Стендаль убежден, что «все укрепляющаяся потребность в сильных чувствах составляет характерный признак» XIX столетия. Ее не способно удовлетворить процветавшее тогда мертвое подражательство классикам XVII века, поддерживаемое верхами и насаждаемое Французской академией. Оно такой же пережиток былого, как и его придворные покровители. В памфлете «Расин и Шекспир» (1823–1825) и ряде статей Стендаль провозгласил пришествие иного искусства, созвучного изменившейся жизни. Плестись вслед за художниками прошлых веков, считает он, значит невольно лгать современникам, подсовывая им поделки, рассчитанные на вкус их предков. Ведь француз, помнивший взятие Бастилии, казнь Людовика XVI, пожар Москвы, переправу через Березину и битву при Ватерлоо, не похож на своих дедов. Мощный разворот исторических потрясений, предельный накал страстей, столкновение сильных натур — вот что он ищет и в литературе, и на театральных подмостках. И потому он может наслаждаться скорее произведением, близким к трагедиям и хроникам Шекспира, нежели камерными психологическими спектаклями в духе Расина. Однако и Шекспира следует не рабски копировать, но учиться у него создавать народные зрелища, рассчитанные на всех, а не на узкий круг королевских приближенных.

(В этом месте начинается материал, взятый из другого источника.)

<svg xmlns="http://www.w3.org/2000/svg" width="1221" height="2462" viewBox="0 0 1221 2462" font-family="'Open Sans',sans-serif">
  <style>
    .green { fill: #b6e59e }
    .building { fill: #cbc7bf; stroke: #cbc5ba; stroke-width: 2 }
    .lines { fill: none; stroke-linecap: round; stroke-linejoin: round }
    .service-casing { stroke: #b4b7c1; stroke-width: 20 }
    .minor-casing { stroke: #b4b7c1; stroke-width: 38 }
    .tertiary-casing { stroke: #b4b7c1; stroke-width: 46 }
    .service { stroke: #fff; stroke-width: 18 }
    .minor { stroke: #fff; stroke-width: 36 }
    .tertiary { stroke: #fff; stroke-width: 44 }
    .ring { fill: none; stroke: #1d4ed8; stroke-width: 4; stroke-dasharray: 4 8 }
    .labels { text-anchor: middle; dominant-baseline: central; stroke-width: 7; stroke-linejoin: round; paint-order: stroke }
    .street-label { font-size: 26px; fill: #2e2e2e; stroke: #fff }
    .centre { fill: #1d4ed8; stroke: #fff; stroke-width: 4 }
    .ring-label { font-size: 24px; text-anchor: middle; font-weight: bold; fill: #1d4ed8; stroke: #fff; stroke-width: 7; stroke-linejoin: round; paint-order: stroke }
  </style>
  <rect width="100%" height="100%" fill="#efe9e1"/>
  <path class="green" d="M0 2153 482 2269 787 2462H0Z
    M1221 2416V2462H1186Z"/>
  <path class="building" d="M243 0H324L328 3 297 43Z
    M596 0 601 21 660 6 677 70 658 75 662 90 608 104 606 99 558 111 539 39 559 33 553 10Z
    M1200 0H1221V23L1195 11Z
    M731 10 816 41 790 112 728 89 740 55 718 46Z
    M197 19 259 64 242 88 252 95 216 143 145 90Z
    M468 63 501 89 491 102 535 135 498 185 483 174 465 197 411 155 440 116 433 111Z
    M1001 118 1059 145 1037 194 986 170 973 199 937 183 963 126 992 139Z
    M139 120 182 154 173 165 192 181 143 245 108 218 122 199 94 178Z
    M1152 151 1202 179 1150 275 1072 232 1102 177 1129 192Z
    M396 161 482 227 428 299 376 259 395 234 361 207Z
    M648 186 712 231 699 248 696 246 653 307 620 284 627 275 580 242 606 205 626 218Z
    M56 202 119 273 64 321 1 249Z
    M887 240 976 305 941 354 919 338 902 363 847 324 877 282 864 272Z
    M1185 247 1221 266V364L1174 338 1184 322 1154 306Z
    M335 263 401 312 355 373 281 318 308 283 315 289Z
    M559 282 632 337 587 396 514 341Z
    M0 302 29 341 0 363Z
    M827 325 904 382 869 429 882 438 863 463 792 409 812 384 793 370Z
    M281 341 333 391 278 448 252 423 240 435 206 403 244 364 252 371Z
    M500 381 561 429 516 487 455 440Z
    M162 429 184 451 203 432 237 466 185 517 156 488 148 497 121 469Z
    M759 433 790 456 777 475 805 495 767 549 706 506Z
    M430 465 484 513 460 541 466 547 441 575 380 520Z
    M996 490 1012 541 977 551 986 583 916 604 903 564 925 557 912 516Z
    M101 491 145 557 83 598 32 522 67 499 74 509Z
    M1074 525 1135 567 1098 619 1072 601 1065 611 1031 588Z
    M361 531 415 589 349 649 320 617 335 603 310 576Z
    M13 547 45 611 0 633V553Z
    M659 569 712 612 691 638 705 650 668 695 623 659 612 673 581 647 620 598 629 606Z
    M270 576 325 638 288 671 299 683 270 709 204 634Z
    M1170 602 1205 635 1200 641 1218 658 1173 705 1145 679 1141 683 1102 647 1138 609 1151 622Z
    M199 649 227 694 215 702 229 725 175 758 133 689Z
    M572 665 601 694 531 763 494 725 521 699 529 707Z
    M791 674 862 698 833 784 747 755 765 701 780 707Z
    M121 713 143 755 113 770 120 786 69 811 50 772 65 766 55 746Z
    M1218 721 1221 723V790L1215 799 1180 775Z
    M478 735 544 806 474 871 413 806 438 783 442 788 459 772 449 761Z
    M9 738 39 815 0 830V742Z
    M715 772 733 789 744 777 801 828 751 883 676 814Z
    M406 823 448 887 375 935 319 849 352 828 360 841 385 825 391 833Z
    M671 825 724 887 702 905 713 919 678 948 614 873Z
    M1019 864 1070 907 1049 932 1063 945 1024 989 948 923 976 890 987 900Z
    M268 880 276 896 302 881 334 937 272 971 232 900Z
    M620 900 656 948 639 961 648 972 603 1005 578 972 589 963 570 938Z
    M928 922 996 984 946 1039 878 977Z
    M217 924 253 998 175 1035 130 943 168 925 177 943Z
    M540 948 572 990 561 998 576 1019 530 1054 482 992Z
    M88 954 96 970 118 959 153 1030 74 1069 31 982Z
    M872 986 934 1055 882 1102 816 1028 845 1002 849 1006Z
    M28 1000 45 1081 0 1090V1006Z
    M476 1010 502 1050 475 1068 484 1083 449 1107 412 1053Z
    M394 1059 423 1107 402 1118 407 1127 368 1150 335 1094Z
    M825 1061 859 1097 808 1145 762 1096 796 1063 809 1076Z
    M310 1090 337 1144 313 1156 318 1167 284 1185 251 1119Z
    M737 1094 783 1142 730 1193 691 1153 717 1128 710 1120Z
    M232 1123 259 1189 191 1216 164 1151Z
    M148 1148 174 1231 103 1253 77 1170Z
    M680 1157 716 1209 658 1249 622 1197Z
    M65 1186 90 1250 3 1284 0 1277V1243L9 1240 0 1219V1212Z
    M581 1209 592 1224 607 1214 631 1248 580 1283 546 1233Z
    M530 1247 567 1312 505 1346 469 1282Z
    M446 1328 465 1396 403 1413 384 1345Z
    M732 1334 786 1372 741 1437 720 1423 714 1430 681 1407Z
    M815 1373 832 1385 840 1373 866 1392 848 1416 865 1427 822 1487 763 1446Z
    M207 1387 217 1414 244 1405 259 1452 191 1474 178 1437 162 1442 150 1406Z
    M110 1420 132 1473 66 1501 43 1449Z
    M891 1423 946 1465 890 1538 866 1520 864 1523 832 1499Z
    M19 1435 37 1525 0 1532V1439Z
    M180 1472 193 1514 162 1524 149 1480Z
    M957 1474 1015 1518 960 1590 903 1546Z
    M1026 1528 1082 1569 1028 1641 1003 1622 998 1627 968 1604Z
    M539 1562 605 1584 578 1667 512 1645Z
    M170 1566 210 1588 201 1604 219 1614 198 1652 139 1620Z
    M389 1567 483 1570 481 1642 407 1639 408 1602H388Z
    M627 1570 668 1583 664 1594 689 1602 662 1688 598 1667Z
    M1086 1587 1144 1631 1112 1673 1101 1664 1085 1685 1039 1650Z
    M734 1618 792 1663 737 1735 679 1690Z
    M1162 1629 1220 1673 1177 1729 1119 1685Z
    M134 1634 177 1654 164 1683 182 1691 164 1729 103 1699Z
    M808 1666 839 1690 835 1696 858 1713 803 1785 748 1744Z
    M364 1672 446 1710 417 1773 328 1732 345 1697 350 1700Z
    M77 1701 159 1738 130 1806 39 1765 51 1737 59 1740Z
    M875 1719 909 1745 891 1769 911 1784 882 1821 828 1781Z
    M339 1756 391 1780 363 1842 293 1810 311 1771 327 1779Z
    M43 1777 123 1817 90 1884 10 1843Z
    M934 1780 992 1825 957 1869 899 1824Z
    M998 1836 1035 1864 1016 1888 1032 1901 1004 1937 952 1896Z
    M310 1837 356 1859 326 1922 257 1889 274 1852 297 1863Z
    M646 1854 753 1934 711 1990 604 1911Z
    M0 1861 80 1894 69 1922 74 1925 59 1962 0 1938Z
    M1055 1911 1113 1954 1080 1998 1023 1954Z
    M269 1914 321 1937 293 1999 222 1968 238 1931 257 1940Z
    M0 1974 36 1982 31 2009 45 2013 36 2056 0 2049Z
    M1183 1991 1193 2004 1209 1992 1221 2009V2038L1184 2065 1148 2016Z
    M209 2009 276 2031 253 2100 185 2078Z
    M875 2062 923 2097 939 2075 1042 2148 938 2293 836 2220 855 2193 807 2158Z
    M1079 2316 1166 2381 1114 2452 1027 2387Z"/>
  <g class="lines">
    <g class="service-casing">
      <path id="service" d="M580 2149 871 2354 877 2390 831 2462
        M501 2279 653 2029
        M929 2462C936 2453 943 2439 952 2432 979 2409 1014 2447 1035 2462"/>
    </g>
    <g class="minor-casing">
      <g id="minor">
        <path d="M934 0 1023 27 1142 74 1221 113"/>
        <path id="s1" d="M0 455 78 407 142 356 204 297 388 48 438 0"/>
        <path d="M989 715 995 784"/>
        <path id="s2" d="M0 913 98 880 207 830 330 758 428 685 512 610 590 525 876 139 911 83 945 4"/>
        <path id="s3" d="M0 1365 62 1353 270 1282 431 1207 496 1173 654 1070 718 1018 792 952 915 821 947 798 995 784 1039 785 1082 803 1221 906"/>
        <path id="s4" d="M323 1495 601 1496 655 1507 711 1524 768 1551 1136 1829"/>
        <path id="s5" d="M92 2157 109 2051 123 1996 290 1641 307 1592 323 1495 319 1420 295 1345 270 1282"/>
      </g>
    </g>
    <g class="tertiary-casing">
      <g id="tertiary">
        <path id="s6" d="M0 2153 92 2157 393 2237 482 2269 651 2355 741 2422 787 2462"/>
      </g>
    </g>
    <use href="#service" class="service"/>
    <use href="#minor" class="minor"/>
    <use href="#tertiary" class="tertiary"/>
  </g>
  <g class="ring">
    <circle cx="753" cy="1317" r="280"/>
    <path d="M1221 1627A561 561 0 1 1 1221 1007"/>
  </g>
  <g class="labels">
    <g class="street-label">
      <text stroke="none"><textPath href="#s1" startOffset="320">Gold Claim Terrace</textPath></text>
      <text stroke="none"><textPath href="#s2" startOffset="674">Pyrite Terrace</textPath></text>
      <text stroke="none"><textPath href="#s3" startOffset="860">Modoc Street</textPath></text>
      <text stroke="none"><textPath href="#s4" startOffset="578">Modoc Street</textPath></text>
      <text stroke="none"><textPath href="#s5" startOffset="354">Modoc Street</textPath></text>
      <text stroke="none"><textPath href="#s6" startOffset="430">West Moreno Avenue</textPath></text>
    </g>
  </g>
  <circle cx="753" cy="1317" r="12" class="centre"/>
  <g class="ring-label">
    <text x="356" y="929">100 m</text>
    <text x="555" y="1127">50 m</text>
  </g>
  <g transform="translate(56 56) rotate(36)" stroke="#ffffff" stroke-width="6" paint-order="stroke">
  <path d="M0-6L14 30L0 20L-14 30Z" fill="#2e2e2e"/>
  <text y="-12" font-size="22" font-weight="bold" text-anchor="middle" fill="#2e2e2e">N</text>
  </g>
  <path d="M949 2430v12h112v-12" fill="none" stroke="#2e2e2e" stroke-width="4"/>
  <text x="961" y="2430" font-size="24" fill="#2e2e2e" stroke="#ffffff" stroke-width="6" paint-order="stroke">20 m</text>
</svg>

В те годы твердыни классической традиции, где окопались благонамеренные охранители-рутинеры, напористо штурмовали романтики, бывшие, впрочем, столь же благонамеренными во всем, что не касалось художественного творчества. Стендаль тоже именовал себя «романтиком». Но уточнял — «истинный»: помимо их консерватизма в политике, ему было чуждо их пристрастие к унылым плакальщикам о скорбях земных, к «роковым тайнам» и туманным излияниям; ему претили мистические поползновения одних и причудливая безудержная фантазия других. Ему была созвучна их раскованность, сердечный пыл, но он не выносил их ходульности. «Правда, горькая правда» — вот его лозунг. «Исследуем — в этом весь XIX век», и потому повествованию предстоит сделаться «зеркалом, с которым идешь по большой дороге. То оно отражает лазурь небосвода, то грязные лужи и ухабы». Стендаль думает о книгах, где «действие будет похоже на то, что ежедневно происходит на наших глазах», а герои — «такие же, как мы их ежедневно встречаем… ни более напыщенные, ни более натянутые, чем в натуре, а этим многое сказано». Для него писатель — трезвый «историк и политик», который ведет «философское», доходящее до самых глубин, исследование жизни и согласует свое воображение с «железными законами реального мира». Отыскивая ключи к человеческому поведению в распространенных нравах и обычаях, он не скользит по поверхностным броским приметам, а зарывается в душевную толщу и изнутри обследует побуждения, саму неповторимую манеру переживать, мыслить, поступать, присущую его согражданам. «От всего, что ему предшествовало, XIX век будет отличаться точным и проникновенным изображением человеческого сердца». По сути, все это принципы не столько романтизма, сколько вызревающего реализма XIX столетия.
За этой платформой, опережающей мысль своей эпохи и прокладывающей плодотворные пути в будущее, — подвиг непрерывных и долгих исканий. К правде, которую Стендаль хотел высказать, он шел сквозь годы скитаний и напряженной работы; через усвоение истин, завещанных властителями дум иных поколений, и пересмотр всего, что достигнуто мастерами слова тогдашней Франции, Италии, Англии; сквозь разочаровывающие самостоятельные «прикидки» и обнадеживающее приобщение к бессмертным творениям живописи, музыки, театра; сквозь потрясения своего сердца и потрясения своего века. Последнее пятнадцатилетие жизни и трудов Стендаля — пора расцвета его так не просто и не скоро мужавшего дарования.